## Objective
Update the lines from the line with "text vor 2 Tagen [118, 664, 1122, 693]" to the line with "text 33 [118, 492, 1122, 521]" by replacing "Tagen" with "Wochen" everywhere it appears, and give back only those lines with nothing else changed.

(Stored data)

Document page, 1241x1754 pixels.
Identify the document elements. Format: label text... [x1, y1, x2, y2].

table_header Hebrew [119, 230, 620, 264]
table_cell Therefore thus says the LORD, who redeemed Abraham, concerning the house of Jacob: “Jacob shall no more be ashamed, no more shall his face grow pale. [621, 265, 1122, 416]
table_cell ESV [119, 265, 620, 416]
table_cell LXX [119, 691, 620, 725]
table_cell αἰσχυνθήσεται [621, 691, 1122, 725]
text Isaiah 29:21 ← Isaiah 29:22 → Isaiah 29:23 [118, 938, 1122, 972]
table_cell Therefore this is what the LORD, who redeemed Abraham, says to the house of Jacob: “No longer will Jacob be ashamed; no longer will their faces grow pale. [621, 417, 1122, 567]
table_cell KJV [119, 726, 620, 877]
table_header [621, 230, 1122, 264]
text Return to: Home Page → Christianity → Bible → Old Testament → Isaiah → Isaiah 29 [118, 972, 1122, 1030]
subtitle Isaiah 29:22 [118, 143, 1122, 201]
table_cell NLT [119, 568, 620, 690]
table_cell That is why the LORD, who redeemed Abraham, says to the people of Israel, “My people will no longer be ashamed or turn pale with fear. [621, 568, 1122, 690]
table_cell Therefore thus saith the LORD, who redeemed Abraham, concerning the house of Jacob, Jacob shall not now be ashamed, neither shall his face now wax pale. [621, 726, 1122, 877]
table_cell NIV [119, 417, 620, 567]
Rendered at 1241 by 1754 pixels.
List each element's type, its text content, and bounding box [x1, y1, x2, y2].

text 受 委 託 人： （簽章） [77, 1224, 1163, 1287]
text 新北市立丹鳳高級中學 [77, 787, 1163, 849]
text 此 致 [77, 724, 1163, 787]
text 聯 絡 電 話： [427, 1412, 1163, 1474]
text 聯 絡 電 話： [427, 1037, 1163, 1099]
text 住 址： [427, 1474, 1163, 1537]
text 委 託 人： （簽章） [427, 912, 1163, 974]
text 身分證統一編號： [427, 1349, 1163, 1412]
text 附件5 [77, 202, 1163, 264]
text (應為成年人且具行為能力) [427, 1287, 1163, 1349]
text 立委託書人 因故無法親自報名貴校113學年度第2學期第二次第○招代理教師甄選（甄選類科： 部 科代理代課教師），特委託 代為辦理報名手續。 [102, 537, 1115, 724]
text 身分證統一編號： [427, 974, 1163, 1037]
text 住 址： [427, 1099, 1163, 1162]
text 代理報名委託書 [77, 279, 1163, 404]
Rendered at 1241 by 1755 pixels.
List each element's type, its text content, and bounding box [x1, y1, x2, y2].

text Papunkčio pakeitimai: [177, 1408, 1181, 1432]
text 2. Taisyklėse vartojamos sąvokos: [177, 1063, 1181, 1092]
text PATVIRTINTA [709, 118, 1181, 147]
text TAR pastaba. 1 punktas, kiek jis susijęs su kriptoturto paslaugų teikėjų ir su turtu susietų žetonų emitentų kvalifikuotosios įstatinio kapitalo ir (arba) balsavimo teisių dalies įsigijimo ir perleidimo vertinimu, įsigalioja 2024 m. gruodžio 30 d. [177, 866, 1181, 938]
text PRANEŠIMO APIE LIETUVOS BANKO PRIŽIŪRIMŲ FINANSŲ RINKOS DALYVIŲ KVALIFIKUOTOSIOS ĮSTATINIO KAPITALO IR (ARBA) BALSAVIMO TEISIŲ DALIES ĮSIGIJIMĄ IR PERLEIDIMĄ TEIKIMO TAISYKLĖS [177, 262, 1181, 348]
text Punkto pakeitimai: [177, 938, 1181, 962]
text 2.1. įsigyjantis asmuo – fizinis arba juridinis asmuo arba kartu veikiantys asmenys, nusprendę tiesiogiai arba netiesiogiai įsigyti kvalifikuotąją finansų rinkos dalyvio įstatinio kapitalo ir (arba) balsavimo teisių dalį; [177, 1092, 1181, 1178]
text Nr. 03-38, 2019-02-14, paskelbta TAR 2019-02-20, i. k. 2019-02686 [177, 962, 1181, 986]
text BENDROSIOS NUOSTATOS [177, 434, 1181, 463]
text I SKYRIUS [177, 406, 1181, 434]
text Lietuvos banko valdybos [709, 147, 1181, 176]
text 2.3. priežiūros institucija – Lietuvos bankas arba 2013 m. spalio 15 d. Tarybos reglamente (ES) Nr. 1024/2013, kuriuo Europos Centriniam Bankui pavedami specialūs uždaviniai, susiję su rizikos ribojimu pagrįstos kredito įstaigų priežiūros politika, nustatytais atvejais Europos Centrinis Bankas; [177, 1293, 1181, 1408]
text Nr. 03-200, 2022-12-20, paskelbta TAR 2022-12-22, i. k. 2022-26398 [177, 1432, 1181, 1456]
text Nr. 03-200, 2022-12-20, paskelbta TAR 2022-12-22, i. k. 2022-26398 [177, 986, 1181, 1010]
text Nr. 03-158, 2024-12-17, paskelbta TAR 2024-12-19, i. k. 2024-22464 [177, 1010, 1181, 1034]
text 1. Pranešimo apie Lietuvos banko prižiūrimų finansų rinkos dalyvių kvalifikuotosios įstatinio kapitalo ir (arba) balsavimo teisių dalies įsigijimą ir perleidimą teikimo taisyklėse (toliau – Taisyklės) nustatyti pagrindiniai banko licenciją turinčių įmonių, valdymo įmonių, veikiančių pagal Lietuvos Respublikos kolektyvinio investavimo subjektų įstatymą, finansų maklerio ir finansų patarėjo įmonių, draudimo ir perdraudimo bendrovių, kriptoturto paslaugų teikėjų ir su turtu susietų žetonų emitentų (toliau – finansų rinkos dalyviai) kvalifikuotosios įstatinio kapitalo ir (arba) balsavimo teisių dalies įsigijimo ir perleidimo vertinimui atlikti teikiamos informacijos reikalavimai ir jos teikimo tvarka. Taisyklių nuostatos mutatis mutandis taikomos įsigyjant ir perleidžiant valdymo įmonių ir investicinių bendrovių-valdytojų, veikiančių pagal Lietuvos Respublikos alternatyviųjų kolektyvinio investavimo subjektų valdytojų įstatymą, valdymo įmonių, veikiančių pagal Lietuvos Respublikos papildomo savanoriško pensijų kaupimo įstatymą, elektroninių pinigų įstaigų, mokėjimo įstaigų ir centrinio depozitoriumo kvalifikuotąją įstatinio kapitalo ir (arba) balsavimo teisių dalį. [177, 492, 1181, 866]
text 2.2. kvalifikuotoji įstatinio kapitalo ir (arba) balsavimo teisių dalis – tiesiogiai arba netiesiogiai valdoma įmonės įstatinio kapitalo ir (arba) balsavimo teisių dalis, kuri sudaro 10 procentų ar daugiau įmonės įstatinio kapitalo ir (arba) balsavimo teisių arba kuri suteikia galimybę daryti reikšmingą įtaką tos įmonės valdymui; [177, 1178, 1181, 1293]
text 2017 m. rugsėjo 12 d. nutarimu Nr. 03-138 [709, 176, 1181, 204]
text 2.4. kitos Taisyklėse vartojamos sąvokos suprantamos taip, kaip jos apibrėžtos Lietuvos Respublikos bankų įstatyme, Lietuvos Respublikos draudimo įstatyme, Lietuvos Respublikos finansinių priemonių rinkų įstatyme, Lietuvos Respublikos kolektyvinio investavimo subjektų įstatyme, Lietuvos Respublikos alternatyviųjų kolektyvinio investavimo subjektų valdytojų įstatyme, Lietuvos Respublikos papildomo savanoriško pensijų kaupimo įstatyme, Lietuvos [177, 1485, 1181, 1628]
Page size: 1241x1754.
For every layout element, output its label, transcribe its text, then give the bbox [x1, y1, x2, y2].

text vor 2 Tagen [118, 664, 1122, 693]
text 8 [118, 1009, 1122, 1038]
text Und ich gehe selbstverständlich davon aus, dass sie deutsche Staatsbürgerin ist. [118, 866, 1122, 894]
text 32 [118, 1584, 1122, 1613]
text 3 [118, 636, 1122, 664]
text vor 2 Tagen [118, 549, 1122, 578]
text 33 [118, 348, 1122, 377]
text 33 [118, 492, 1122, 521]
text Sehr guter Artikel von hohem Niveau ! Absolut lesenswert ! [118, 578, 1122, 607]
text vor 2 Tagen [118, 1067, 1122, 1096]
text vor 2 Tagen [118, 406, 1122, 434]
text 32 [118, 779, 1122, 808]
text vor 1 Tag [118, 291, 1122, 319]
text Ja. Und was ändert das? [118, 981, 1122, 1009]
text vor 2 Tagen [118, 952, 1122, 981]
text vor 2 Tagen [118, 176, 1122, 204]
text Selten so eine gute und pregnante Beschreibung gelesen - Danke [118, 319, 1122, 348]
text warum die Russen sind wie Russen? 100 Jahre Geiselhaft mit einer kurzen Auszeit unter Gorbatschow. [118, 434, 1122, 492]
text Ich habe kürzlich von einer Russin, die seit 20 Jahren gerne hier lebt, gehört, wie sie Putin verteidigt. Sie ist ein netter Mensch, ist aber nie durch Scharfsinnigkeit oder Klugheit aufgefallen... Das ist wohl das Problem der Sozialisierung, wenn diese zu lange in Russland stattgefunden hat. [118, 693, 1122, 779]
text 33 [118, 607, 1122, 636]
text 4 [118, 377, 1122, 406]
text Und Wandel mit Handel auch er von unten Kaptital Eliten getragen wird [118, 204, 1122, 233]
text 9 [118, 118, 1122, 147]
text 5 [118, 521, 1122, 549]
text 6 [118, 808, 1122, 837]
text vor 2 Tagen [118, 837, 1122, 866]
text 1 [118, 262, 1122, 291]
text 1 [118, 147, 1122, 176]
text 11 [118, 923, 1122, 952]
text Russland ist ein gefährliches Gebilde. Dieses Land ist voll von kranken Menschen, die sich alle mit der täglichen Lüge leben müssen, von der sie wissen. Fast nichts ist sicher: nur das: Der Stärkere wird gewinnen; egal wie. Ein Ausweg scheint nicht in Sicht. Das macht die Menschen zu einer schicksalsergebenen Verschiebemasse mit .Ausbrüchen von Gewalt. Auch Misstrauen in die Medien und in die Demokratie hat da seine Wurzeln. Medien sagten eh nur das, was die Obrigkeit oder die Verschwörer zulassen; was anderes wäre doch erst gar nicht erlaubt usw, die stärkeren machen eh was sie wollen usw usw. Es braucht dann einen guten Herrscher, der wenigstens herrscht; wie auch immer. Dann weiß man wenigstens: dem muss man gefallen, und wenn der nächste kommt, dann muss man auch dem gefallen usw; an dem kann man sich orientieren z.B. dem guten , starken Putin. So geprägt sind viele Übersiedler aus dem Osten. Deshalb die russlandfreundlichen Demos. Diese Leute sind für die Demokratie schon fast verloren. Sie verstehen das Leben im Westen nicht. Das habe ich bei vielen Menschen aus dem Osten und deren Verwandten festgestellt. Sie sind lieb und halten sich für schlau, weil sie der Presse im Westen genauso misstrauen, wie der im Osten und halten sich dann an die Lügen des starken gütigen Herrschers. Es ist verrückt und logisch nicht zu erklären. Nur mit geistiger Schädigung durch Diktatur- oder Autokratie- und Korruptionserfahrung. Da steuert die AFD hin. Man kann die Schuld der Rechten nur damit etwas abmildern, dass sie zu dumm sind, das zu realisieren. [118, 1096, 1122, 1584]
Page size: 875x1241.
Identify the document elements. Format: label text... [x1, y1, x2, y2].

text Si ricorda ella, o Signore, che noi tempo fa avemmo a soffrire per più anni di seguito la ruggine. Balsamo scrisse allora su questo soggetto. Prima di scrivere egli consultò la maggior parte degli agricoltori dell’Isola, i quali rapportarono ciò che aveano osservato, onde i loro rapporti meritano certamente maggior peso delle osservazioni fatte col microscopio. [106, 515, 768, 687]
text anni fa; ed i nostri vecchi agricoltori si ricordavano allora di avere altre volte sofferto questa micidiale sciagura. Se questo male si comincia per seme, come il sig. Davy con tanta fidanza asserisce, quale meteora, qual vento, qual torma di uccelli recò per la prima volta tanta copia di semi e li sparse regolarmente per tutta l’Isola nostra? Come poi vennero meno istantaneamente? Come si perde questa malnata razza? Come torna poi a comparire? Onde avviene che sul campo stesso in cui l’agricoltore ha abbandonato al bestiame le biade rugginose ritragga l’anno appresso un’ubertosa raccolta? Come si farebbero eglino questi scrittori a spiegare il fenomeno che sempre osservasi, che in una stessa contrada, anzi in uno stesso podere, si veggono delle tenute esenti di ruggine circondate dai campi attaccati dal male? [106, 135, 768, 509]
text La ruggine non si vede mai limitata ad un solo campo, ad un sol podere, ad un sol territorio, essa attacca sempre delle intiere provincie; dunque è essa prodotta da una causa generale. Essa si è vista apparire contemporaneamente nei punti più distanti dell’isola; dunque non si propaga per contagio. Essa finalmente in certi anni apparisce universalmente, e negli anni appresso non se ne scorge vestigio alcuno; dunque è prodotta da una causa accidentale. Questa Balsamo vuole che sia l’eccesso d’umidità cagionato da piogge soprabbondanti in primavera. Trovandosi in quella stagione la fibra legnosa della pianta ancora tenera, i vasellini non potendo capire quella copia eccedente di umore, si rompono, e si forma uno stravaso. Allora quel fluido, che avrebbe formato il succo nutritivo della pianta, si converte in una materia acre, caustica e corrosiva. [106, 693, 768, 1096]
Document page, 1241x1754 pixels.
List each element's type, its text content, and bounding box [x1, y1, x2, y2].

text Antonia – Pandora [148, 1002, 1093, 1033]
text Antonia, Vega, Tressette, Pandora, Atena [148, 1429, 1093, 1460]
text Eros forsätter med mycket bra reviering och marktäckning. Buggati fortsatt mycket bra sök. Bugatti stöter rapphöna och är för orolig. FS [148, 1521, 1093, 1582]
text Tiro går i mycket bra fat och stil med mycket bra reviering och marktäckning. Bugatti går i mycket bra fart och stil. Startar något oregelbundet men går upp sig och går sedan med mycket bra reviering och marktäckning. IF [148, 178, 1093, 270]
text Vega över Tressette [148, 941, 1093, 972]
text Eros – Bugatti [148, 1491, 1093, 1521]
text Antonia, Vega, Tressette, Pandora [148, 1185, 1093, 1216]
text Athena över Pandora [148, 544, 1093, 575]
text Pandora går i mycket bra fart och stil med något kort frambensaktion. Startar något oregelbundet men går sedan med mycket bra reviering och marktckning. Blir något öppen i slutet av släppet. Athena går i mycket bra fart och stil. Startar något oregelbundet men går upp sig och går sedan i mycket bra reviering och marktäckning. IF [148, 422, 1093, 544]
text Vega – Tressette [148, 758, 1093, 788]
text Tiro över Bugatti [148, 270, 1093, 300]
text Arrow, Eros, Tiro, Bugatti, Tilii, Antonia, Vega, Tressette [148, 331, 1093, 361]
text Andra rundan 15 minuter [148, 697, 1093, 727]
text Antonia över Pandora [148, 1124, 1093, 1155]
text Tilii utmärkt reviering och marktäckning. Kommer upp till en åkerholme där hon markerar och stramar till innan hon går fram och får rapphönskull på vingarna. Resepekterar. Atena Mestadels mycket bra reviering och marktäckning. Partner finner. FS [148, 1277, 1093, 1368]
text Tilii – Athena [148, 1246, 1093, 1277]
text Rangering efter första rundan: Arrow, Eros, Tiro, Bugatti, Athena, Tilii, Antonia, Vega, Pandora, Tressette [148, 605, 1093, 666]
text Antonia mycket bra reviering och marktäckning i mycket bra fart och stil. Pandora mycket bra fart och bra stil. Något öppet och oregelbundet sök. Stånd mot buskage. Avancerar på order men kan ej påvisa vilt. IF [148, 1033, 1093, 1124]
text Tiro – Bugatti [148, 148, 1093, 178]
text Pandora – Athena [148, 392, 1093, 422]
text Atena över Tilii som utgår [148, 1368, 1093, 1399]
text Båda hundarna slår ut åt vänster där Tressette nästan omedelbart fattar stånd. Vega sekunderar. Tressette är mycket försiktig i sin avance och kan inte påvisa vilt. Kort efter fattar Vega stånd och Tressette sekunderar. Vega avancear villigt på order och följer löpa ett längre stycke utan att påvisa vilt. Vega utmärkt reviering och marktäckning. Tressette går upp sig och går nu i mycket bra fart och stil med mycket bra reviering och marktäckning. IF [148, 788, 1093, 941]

## Response to the task
text vor 2 Wochen [118, 664, 1122, 693]
text 8 [118, 1009, 1122, 1038]
text Und ich gehe selbstverständlich davon aus, dass sie deutsche Staatsbürgerin ist. [118, 866, 1122, 894]
text 32 [118, 1584, 1122, 1613]
text 3 [118, 636, 1122, 664]
text vor 2 Wochen [118, 549, 1122, 578]
text 33 [118, 348, 1122, 377]
text 33 [118, 492, 1122, 521]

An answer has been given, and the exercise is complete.